### Work request
All of the entries need to be copied character for character.

Source information: Begin

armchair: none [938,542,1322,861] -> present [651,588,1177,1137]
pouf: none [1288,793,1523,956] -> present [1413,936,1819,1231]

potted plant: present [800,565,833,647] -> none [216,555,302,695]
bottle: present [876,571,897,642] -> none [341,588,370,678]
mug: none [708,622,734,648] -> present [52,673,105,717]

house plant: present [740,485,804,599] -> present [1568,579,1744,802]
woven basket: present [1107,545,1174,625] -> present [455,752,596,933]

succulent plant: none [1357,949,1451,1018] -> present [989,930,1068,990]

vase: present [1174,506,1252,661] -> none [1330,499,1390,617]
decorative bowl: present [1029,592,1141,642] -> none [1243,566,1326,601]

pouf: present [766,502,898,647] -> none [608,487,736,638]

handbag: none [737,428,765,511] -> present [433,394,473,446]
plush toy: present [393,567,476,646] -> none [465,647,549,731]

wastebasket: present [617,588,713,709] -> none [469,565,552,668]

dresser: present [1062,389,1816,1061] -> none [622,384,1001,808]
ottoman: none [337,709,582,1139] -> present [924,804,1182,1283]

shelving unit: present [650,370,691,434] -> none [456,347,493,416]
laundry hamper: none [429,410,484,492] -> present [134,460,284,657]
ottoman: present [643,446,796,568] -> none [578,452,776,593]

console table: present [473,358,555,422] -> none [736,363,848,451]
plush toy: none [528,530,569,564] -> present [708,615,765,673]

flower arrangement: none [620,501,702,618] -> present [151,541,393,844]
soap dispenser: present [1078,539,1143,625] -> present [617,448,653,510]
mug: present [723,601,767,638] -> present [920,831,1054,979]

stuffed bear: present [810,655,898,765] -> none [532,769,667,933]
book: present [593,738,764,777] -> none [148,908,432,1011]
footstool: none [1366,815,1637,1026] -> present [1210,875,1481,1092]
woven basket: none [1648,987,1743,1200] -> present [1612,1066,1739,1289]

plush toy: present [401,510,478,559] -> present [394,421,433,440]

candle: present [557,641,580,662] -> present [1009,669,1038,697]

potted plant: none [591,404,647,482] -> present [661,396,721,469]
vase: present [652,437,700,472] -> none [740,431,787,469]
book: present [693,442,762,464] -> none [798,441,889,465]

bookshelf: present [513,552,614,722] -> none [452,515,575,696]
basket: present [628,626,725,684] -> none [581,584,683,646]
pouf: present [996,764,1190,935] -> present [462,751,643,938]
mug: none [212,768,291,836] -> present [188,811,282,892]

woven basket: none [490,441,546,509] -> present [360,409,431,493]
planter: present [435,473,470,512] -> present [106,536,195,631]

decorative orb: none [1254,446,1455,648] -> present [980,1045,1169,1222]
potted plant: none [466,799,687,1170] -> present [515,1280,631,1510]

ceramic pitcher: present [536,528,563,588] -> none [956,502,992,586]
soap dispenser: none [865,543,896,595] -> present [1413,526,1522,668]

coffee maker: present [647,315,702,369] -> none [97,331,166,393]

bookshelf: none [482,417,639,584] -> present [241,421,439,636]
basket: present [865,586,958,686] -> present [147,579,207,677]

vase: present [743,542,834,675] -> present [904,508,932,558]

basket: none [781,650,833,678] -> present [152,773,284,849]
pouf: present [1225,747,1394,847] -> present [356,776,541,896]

Source information: End

### Answer to the problem
armchair: none [938,542,1322,861] -> present [651,588,1177,1137]
pouf: none [1288,793,1523,956] -> present [1413,936,1819,1231]

potted plant: present [800,565,833,647] -> none [216,555,302,695]
bottle: present [876,571,897,642] -> none [341,588,370,678]
mug: none [708,622,734,648] -> present [52,673,105,717]

house plant: present [740,485,804,599] -> present [1568,579,1744,802]
woven basket: present [1107,545,1174,625] -> present [455,752,596,933]

succulent plant: none [1357,949,1451,1018] -> present [989,930,1068,990]

vase: present [1174,506,1252,661] -> none [1330,499,1390,617]
decorative bowl: present [1029,592,1141,642] -> none [1243,566,1326,601]

pouf: present [766,502,898,647] -> none [608,487,736,638]

handbag: none [737,428,765,511] -> present [433,394,473,446]
plush toy: present [393,567,476,646] -> none [465,647,549,731]

wastebasket: present [617,588,713,709] -> none [469,565,552,668]

dresser: present [1062,389,1816,1061] -> none [622,384,1001,808]
ottoman: none [337,709,582,1139] -> present [924,804,1182,1283]

shelving unit: present [650,370,691,434] -> none [456,347,493,416]
laundry hamper: none [429,410,484,492] -> present [134,460,284,657]
ottoman: present [643,446,796,568] -> none [578,452,776,593]

console table: present [473,358,555,422] -> none [736,363,848,451]
plush toy: none [528,530,569,564] -> present [708,615,765,673]

flower arrangement: none [620,501,702,618] -> present [151,541,393,844]
soap dispenser: present [1078,539,1143,625] -> present [617,448,653,510]
mug: present [723,601,767,638] -> present [920,831,1054,979]

stuffed bear: present [810,655,898,765] -> none [532,769,667,933]
book: present [593,738,764,777] -> none [148,908,432,1011]
footstool: none [1366,815,1637,1026] -> present [1210,875,1481,1092]
woven basket: none [1648,987,1743,1200] -> present [1612,1066,1739,1289]

plush toy: present [401,510,478,559] -> present [394,421,433,440]

candle: present [557,641,580,662] -> present [1009,669,1038,697]

potted plant: none [591,404,647,482] -> present [661,396,721,469]
vase: present [652,437,700,472] -> none [740,431,787,469]
book: present [693,442,762,464] -> none [798,441,889,465]

bookshelf: present [513,552,614,722] -> none [452,515,575,696]
basket: present [628,626,725,684] -> none [581,584,683,646]
pouf: present [996,764,1190,935] -> present [462,751,643,938]
mug: none [212,768,291,836] -> present [188,811,282,892]

woven basket: none [490,441,546,509] -> present [360,409,431,493]
planter: present [435,473,470,512] -> present [106,536,195,631]

decorative orb: none [1254,446,1455,648] -> present [980,1045,1169,1222]
potted plant: none [466,799,687,1170] -> present [515,1280,631,1510]

ceramic pitcher: present [536,528,563,588] -> none [956,502,992,586]
soap dispenser: none [865,543,896,595] -> present [1413,526,1522,668]

coffee maker: present [647,315,702,369] -> none [97,331,166,393]

bookshelf: none [482,417,639,584] -> present [241,421,439,636]
basket: present [865,586,958,686] -> present [147,579,207,677]

vase: present [743,542,834,675] -> present [904,508,932,558]

basket: none [781,650,833,678] -> present [152,773,284,849]
pouf: present [1225,747,1394,847] -> present [356,776,541,896]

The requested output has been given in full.